In our "satisfaction"-"retention" example, then, the higher the "satisfaction" score, the higher the "retention" score. At the other extreme, a coefficient of "-1" also indicates that the two variables are perfectly predictable of one another, but in an inverse manner. That is, and again using our "satisfaction"-"retention" example, the lower the "satisfaction" score, the higher the "retention" score.

As the correlation coefficient approaches zero, the degree of relationship between the two variables also approaches zero, i.e., meaningless. A correlation coefficient of zero simply means that scores on one variable are in no way predictable of scores on the other.
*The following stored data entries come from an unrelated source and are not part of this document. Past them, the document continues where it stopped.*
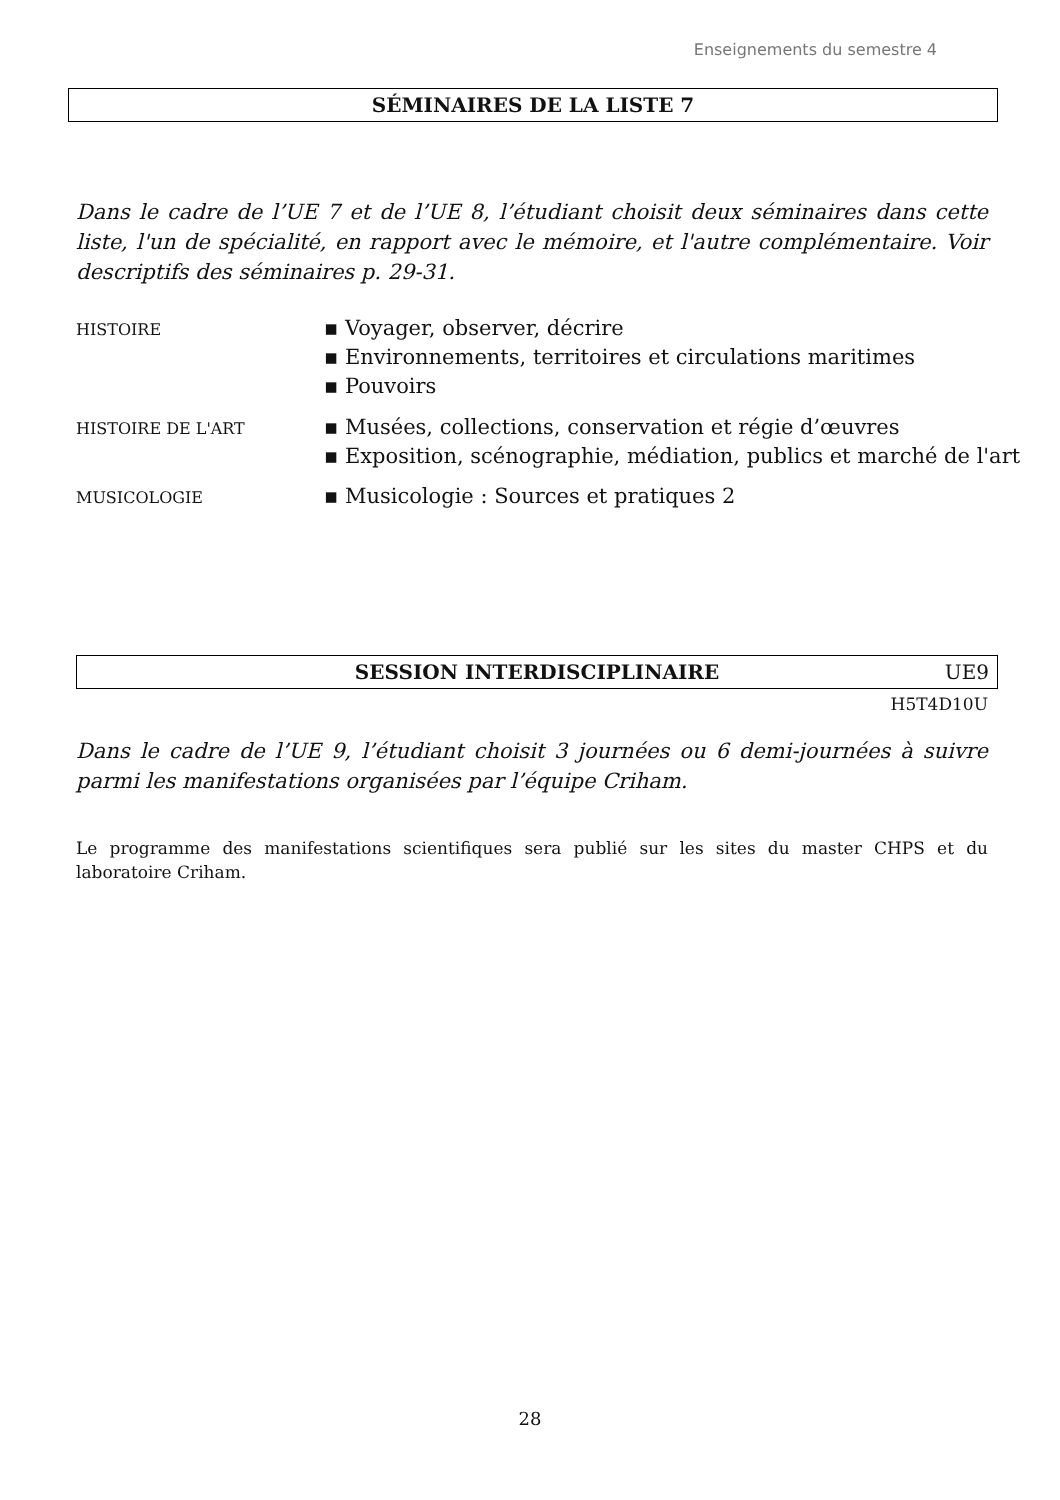Enseignements du semestre 4
SÉMINAIRES DE LA LISTE 7
Dans le cadre de l’UE 7 et de l’UE 8, l’étudiant choisit deux séminaires dans cette liste, l'un de spécialité, en rapport avec le mémoire, et l'autre complémentaire. Voir descriptifs des séminaires p. 29-31.
HISTOIRE
▪ Voyager, observer, décrire
▪ Environnements, territoires et circulations maritimes
▪ Pouvoirs
HISTOIRE DE L'ART
▪ Musées, collections, conservation et régie d’œuvres
▪ Exposition, scénographie, médiation, publics et marché de l'art
MUSICOLOGIE
▪ Musicologie : Sources et pratiques 2
SESSION INTERDISCIPLINAIRE UE9
H5T4D10U
Dans le cadre de l’UE 9, l’étudiant choisit 3 journées ou 6 demi-journées à suivre parmi les manifestations organisées par l’équipe Criham.
Le programme des manifestations scientifiques sera publié sur les sites du master CHPS et du laboratoire Criham.
28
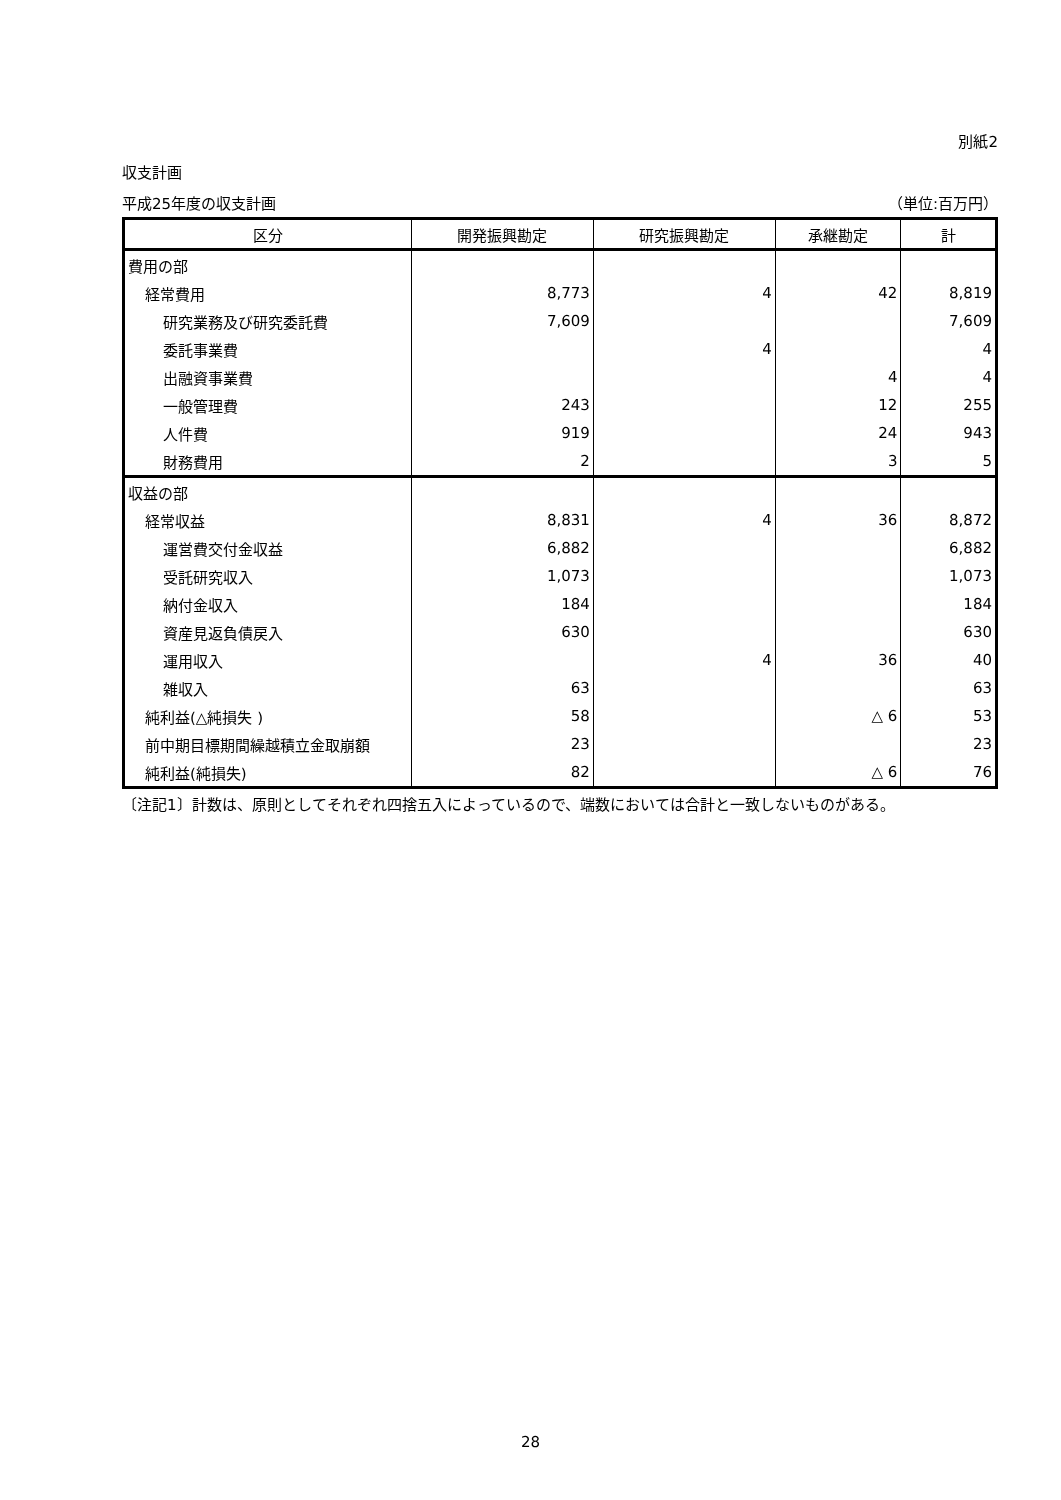別紙2
収支計画
平成25年度の収支計画 （単位:百万円）
| 区分 | 開発振興勘定 | 研究振興勘定 | 承継勘定 | 計 |
| --- | --- | --- | --- | --- |
| 費用の部 | | | | |
| 経常費用 | 8,773 | 4 | 42 | 8,819 |
| 研究業務及び研究委託費 | 7,609 | | | 7,609 |
| 委託事業費 | | 4 | | 4 |
| 出融資事業費 | | | 4 | 4 |
| 一般管理費 | 243 | | 12 | 255 |
| 人件費 | 919 | | 24 | 943 |
| 財務費用 | 2 | | 3 | 5 |
| 収益の部 | | | | |
| 経常収益 | 8,831 | 4 | 36 | 8,872 |
| 運営費交付金収益 | 6,882 | | | 6,882 |
| 受託研究収入 | 1,073 | | | 1,073 |
| 納付金収入 | 184 | | | 184 |
| 資産見返負債戻入 | 630 | | | 630 |
| 運用収入 | | 4 | 36 | 40 |
| 雑収入 | 63 | | | 63 |
| 純利益(△純損失 ) | 58 | | △ 6 | 53 |
| 前中期目標期間繰越積立金取崩額 | 23 | | | 23 |
| 純利益(純損失) | 82 | | △ 6 | 76 |
〔注記1〕計数は、原則としてそれぞれ四捨五入によっているので、端数においては合計と一致しないものがある。
28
When our statistician calculates a simple correlation coefficient (technically, a Pearson Moment Product Correlation Coefficient) for the "satisfaction"-"retention" example, he or she finds that r=.06, which of course means that the relationship between how customers judge overall satisfaction is not very strongly related to customer retention. In fact, he or she then calculates the r2, which represents the proportion of variation in one variable that can be accounted for by the variation in the other. In this case, the r2=.0036. What this simply means is that .4 of 1% of the variation in customer retention can be accounted for by variation in customer perception of overall satisfaction. Said differently, 99.6 % of the variation in customer retention is not related to overall satisfaction. Disappointing, but nonetheless true!

If the marketer did not have access to the services of a knowledgeable statistician, he or she may well want to trumpet the "fact" that overall satisfaction "drives" customer retention. Not knowing any better, he or she might proclaim that, "We must direct all our efforts toward improving overall satisfaction as a means of improving customer retention." Though the marketer is not intentionally deceiving, he or she is directing the efforts of the organization in the wrong direction. Instead, they should be looking for a stronger "driver" of customer retention.

While folks may not intentionally use statistics in a deceptive fashion, they can nonetheless unintentionally use them in a fashion which may lead the organization astray. Sometimes, literally into the abyss.